A porta de madeira aberta e o que restou dos móveis no terreiro em frente ao casebre, no loteamento Mocambinho, zona norte de Teresina, são sinal de casa reocupada. A aposentada Cecília Caetana Melo Silva, de 65 anos, enfrentou a terceira enchente de sua vida, desde que saiu de Codó (MA). Depois de três semanas em um abrigo público, ela e sua irmã Lucinda, 63 anos, retornaram para o que restou da casa onde vivem há dez anos e aparenta não ter mais condições: “Temos que lavar, remendar as paredes, não temos para onde ir. Ficar em abrigo é ruim. Mesmo a gente tendo uma casa simples toda se desmanchando, é nossa”, justifica Cecília.

A prefeitura distribui kits para os moradores reconstruírem as moradias na mesma área de risco e com o mesmo material: barro, taipa e madeira. A casa das irmãs Cecília e Lucinda é escorada por um tronco. Dentro, há restos de móveis e roupas amontoados. Para elas, o atendimento emergencial oferecido não resolverá o problema. As aposentadas decidiram não aceitar o kit e superam a pouca resistência física refazendo a casa com o barro que sobrou das águas que baixaram. “Não quis aceitar.
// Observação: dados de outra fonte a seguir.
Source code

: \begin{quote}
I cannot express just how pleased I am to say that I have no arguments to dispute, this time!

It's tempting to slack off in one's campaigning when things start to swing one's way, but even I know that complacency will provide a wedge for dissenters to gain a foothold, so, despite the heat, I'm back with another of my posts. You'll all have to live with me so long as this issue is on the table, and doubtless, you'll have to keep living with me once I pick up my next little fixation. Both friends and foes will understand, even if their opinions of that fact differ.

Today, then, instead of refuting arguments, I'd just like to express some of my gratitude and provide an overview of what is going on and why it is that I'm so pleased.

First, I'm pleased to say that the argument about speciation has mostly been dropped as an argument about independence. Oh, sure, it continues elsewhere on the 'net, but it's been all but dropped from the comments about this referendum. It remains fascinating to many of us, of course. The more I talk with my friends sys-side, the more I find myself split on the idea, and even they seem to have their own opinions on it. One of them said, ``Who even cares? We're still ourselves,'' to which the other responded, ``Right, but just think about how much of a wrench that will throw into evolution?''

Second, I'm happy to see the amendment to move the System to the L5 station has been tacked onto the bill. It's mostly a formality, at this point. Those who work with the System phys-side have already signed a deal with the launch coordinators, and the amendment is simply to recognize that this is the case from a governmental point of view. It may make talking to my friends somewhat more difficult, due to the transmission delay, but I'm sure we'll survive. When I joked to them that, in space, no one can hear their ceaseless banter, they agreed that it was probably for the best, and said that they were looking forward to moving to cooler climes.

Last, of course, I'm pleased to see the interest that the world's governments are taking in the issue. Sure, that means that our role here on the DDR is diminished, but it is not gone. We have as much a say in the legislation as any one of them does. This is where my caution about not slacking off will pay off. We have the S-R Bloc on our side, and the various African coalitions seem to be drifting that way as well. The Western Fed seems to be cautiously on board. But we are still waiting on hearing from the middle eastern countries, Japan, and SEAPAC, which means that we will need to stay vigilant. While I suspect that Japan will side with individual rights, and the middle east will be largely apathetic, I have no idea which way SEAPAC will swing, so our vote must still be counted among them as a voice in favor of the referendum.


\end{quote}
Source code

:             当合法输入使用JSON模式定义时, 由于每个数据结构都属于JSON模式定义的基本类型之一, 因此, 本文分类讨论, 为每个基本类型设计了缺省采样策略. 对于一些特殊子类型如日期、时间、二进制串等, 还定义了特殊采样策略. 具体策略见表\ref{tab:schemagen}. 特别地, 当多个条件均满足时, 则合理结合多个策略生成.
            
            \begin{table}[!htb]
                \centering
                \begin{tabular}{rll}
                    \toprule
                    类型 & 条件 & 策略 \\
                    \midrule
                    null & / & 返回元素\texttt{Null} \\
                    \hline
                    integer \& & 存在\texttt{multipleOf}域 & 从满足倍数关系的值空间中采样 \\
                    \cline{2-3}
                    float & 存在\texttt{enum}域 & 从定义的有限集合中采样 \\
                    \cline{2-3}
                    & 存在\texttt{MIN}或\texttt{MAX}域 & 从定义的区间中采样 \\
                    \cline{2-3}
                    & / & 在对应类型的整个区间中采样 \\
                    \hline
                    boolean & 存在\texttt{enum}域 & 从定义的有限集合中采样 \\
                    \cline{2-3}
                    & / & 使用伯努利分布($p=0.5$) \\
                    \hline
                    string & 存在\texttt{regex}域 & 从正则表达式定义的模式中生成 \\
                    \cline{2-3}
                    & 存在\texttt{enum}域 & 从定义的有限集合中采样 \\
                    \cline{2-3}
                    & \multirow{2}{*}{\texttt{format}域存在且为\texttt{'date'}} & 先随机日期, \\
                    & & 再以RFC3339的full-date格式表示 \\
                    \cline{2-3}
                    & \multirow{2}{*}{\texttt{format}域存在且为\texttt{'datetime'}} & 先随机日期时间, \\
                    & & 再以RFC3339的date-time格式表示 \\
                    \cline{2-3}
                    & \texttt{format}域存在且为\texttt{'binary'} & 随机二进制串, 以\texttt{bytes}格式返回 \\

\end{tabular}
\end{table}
Sei que não vou ter a segurança que preciso. Então, se for para ser assim, prefiro eu mesma catar o barro e terminar de ajeitar minha casa”, diz Cecília. “Levanta, cai, cai, levanta. Prometem casa, mas estamos há três anos nessa agonia e até agora nada. Não queremos barro e taipa, não”, completa Lucinda.

Graça Amorim, secretária municipal do Trabalho, da Cidadania e de Assistência Social, admite que a distribuição dos kits é apenas emergencial, enquanto aguarda recursos federais para construção de residências em áreas mais seguras. “É necessário fazer isso nesse momento de atendimento emergencial, e é isso que a prefeitura pode fazer”, argumentou. Segundo ela, todas as secretarias do município estão trabalhando na elaboração de projetos para que a União libere recursos o mais rapidamente possível.

A espera por um lugar seguro para passar os “invernos” talvez demore mais do que se imagina. A burocratização excessiva no repasse de verbas federais já fez o Piauí aguardar, pelo menos, três anos pela ajuda financeira. Dos R$ 300 milhões necessários para recuperar os estragos das enchentes de 2008, R$ 28 milhões foram liberados agora em maio.

O governo federal editou no dia 21 de maio medida provisória que garante recursos de R$ 880 milhões aos estados atingidos pelas chuvas. O BNDES emprestará R$ 300 milhões para recuperação de estradas. Até chegarem os recursos para reerguer cada casa, as famílias afetadas pelas enchentes contam com a ajuda de pessoas que, simplesmente, oferecem o que podem. Foi o que aconteceu com as irmãs Cecília e Lucinda, que receberam de “uma pessoa que chegou e deu” as telhas que lhes garantirão o teto, desde que, é claro, haja paredes que as sustentem.